The Proposed Fix: Embrace the LLVM Intrinsic

The suggested solution involves using LLVM's ctpop intrinsic, similar to how count_trailing_zeros is handled. Looking at the current implementation in the ISPC standard library (stdlib.ispc), it appears that scalar loops are being used, which is where the inefficiency stems from.

Switching to the ctpop intrinsic would likely resolve this issue and allow LLVM to generate the appropriate vectorized code for different target architectures. It's all about letting the compiler do what it does best – optimize!

However, a question arises: should LLVM be smart enough to recognize this pattern during an optimization pass and automatically optimize it? Or is there a specific reason why the scalar loops are currently employed in the standard library? These are important considerations as we move forward.

Broader Implications: Are Other Targets Affected?

While the focus here is on AVX2 and AVX-512, it's worth investigating whether other architectures, such as NEON, are similarly impacted. It's possible that the inefficient codegen for popcnt extends beyond these specific instruction sets. A thorough examination of different targets is crucial to ensure optimal performance across the board.

Additional Inefficiencies: A Glimpse into Further Optimizations

During the investigation using Compiler Explorer (Godbolt link), some other inefficiencies in the generated code were spotted. For instance, the standard library's popcnt(varying int64) function returns a varying int instead of a varying int64. This leads to extra instructions to convert from 4x64 down to 4x32, which might be unnecessary.

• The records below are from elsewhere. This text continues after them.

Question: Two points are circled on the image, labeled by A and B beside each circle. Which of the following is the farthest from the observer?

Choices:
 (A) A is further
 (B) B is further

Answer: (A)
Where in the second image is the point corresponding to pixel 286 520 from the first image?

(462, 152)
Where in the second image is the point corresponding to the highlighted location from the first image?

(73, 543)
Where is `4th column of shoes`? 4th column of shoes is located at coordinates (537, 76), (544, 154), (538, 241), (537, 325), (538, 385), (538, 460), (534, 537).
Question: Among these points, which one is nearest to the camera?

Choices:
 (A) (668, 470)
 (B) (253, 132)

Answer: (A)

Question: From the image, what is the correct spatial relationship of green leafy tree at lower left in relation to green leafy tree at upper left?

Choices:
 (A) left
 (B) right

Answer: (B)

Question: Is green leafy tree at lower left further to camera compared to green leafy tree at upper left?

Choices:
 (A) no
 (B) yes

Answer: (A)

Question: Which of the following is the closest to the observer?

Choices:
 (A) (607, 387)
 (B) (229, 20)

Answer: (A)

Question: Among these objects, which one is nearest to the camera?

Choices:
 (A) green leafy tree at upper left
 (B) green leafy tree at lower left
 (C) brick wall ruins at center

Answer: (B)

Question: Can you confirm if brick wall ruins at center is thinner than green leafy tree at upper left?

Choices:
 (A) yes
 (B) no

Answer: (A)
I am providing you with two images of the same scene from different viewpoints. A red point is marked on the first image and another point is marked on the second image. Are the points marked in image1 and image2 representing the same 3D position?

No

It's worth exploring whether simply casting the return value back to a wider width would allow the compiler to optimize this conversion away. Small tweaks like these can often have a noticeable impact on performance.

These are just the things we've discovered so far, and we're actively working on identifying and resolving these issues to further optimize our systems.

Conclusion: A Call to Action for Optimization

In conclusion, the inefficient code generation for popcnt on varying integer types in AVX2 and AVX-512 architectures presents a clear opportunity for optimization. By leveraging vectorized instructions and LLVM intrinsics, we can significantly improve performance. It's essential to address these issues to ensure our code runs as efficiently as possible. So, let's roll up our sleeves and make some magic happen!

This issue highlights the importance of understanding how compilers translate high-level code into machine instructions. By identifying and addressing these inefficiencies, we can unlock the full potential of modern hardware. Let's keep pushing the boundaries of performance, guys!